Correio braziliense, n. 19969, 25/01/2018. Política, p. 3

 

Eles sabem que eu não cometi um crime

Paulo de Tarso Lyra 

25/01/2018

 

 

Pouco mais de duas horas após o término do julgamento no Tribunal Regional Federal da 4ª Região em Porto Alegre, Lula foi à Praça da República, no centro de São Paulo. Disse que pode até aceitar o resultado do julgamento no qual os três desembargadores o condenaram a 12 anos e 1 mês de prisão, mas não aceitava a mentira. “A decisão de hoje eu até respeito”, disse ele. “O que eu não aceito é a mentira pela qual eles tomaram a decisão. Eles sabem que eu não cometi um crime. Eu me disporia a ficar com os três juízes um dia inteiro para que eles me mostrassem qual é o crime que o Lula cometeu”, discursou.

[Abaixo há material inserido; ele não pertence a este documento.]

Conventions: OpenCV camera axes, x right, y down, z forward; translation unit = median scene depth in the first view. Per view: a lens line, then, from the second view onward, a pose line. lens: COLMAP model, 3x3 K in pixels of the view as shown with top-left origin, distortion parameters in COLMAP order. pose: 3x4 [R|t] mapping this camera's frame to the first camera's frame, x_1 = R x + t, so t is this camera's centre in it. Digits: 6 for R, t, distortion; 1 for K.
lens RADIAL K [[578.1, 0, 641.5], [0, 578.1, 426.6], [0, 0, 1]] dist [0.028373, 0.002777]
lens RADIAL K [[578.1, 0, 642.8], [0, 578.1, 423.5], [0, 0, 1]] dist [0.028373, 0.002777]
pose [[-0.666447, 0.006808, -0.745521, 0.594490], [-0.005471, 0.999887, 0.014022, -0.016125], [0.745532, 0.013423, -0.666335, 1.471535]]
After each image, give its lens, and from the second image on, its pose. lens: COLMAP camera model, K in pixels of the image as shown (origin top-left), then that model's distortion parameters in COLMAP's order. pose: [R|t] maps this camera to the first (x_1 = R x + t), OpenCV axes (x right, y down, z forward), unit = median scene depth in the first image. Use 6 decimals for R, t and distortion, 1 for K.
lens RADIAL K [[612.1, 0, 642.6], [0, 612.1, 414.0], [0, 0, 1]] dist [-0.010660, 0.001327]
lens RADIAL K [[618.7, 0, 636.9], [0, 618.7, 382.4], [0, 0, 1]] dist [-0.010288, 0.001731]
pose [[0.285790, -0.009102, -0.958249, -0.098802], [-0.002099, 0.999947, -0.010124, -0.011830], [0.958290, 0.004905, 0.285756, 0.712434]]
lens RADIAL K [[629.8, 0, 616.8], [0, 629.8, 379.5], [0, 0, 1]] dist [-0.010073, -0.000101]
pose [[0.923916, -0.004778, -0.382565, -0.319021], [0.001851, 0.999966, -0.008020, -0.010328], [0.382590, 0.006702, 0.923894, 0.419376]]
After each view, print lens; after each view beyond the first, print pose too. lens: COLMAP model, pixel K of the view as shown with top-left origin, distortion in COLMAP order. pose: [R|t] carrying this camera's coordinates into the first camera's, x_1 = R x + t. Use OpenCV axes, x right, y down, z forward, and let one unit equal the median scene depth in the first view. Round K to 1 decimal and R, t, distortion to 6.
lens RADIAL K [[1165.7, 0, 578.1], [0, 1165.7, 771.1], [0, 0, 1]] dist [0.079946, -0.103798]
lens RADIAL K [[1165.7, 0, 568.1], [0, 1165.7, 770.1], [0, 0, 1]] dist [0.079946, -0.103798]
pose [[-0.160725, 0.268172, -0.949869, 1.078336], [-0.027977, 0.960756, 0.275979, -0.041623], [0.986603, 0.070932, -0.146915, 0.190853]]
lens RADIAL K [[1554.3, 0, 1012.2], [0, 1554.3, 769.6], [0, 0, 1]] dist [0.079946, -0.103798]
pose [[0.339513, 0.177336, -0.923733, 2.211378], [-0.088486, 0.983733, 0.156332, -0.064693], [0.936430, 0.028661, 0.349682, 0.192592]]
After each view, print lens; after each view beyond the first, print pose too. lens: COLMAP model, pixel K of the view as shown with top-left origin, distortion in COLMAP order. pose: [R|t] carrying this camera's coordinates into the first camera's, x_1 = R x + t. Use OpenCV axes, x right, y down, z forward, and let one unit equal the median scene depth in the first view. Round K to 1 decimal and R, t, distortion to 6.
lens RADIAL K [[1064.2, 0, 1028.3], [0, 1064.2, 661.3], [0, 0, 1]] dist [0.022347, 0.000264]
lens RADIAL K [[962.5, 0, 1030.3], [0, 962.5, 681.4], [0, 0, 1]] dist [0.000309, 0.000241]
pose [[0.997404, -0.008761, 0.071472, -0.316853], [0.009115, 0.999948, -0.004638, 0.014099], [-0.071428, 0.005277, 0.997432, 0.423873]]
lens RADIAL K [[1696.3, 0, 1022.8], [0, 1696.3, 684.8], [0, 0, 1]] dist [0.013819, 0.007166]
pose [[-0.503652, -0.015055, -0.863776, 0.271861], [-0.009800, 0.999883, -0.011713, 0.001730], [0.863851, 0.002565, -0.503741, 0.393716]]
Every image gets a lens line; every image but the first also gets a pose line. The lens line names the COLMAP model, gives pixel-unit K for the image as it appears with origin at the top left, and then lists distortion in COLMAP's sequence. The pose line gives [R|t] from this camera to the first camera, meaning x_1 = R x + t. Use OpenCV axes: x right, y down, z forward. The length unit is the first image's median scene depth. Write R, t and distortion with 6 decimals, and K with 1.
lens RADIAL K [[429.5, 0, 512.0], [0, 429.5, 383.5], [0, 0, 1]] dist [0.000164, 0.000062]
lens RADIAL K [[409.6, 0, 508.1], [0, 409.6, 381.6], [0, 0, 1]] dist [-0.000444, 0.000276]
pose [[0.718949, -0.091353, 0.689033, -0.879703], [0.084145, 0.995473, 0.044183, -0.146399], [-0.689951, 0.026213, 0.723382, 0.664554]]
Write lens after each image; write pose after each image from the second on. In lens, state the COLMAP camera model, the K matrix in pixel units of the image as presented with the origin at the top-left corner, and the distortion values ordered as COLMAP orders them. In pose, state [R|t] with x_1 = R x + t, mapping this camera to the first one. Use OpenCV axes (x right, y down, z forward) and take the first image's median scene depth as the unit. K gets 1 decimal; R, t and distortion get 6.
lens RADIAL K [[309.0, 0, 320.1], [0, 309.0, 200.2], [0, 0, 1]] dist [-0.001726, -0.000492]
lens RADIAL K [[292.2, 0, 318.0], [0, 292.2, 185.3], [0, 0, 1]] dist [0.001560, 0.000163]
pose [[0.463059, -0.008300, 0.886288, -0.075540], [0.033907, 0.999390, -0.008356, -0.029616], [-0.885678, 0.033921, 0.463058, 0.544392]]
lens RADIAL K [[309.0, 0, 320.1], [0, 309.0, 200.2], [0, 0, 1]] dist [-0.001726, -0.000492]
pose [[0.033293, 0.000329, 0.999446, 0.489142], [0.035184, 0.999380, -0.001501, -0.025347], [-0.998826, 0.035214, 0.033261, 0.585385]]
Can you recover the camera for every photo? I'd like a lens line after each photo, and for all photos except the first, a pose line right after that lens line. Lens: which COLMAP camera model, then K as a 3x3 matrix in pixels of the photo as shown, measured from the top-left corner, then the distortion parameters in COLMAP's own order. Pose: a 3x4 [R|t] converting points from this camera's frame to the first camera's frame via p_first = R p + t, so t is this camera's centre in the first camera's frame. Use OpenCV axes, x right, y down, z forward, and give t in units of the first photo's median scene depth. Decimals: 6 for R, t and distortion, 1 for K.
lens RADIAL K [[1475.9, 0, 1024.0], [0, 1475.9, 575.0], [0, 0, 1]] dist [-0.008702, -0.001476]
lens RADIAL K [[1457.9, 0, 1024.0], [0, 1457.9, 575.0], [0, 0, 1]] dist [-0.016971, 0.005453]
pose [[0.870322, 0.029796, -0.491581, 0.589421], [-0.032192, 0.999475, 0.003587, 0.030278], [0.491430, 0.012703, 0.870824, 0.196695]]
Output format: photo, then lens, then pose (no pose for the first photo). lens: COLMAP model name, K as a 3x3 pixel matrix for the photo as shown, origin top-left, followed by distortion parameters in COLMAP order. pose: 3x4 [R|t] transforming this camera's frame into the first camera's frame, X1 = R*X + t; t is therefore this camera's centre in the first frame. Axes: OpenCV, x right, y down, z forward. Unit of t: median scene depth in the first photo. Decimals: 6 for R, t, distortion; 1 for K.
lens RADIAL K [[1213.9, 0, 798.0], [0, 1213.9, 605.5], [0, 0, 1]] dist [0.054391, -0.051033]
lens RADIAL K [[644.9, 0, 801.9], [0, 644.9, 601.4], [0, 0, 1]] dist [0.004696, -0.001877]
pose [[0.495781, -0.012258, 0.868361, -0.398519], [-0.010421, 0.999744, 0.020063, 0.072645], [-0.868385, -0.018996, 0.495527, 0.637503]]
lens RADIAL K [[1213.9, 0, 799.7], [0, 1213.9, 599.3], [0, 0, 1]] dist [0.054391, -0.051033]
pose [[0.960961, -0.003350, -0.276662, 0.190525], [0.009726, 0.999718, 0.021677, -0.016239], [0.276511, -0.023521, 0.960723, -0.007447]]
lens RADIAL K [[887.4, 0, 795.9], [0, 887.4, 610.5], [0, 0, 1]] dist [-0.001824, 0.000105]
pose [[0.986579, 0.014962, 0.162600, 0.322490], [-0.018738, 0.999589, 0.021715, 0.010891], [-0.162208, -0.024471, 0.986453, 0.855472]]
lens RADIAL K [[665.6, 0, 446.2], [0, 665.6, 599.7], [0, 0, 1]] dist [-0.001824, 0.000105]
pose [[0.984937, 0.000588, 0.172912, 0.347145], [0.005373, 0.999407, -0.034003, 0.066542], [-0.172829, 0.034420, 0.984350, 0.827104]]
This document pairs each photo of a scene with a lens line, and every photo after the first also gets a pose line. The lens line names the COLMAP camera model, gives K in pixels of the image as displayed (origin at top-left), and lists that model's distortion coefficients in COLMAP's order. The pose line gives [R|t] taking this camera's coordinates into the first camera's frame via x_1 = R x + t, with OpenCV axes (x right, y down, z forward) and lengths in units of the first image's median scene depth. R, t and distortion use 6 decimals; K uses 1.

O PT gritou alto após a sentença, mas vai se reunir hoje, na sede da CUT, em São Paulo, para decidir o futuro. Um cacique da legenda chegou a confidenciar que será um encontro para discutir o pós-Lula. Corrigiu-se em seguida, dizendo que era “pós-condenação”. Ainda assim, a percepção é de que as coisas complicaram. Os tradicionais aliados de esquerda soltaram notas de apoio ao ex-presidente antes do julgamento, mas apenas o PCdoB estava com representantes da Executiva Nacional no palanque de Porto Alegre.

O PDT terá a convenção nacional para ratificar a candidatura de Ciro Gomes ao Planalto em 8 de março. O PSol realizará um encontro entre 1º e 2 de fevereiro para escolher seu nome — o favorito até agora é o dirigente do Movimento dos Trabalhadores Sem-Teto (MTST), Guilherme Boulos. O próprio PCdoB, de olho no futuro, na necessidade de eleger uma bancada robusta para não ser engolido pela cláusula de barreira, pretender manter Manuela D’Ávila na urna presidencial. “É uma maneira de manter viva as ideias do campo progressista”, declarou a presidente nacional da legenda, deputada Luciana Santos (PE).

O próprio Lula, em seu discurso em São Paulo, foi mais comedido que o partido. “Não estou preocupado se vou ser candidato a presidente ou não. Quero que peçam desculpas pela quantidade de mentiras que colocaram sobre mim”, disse ele. Sem deixar isso claro, ensaiou um discurso para ser usado por quem possa sucedê-lo como candidato do PT ao Planalto. Destacou que programas de seu governo, como Fies e Prouni, estão diminuindo, e que o trabalho com carteira assinada está ameaçado.

“Eles não podem prender o sonho de liberdade, as ideias. Lula é apenas um homem de carne e osso. Podem prender o Lula, mas as ideias já estão colocadas na cabeça da sociedade brasileira. As pessoas já sabem que é gostoso comer bem, morar bem, viajar de avião, comprar carro novo, ter casa com televisão e computador”, discursou.

Tom mais alto

Já a nota da presidente do PT, senadora Gleisi Hoffmann (PR), foi mais dura que as palavras do próprio Lula. Segundo ela, o julgamento de ontem foi o “início de mais uma jornada do povo brasileiro em defesa da democracia e do direito inalienável de votar em Lula para presidente da República”. E afirmou que a sentença do TRF-4 foi uma farsa, fruto do “engajamento político-partidário de setores do sistema judicial, orquestrado pela Rede Globo, com o objetivo de tirar Lula do processo eleitoral”. Em nota, o Grupo Globo afirmou que a menção à Rede Globo na nota do PT “merece apenas um comentário: ela é desrespeitosa, despropositada, fora da realidade”.

O encontro de hoje contará com a presença de Lula, da ex-presidente Dilma Rousseff, dos senadores, deputados federais e estaduais, governadores, presidentes dos diretórios estaduais do PT e dirigentes dos movimentos sociais. Gleisi conclamou todos os democratas do Brasil para estarem “mais unidos do que nunca, fortalecidos pelas jornadas de luta que mobilizaram multidões nos últimos meses”.

Além da dificuldade natural de pensar em um cenário eleitoral sem Lula, caso o ex-presidente não consiga, de fato, concorrer, o PT tem outro problema a resolver: quem será este nome? A hipótese mais provável seria o ex-governador e atual secretário de desenvolvimento econômico da Bahia, Jaques Wagner. Ex-ministro de Lula e Dilma, Wagner terminou o governo estadual bem avaliado e elegeu o sucessor, Rui Costa, além de seu vice, Otto Alencar (PSD) ter sido eleito senador.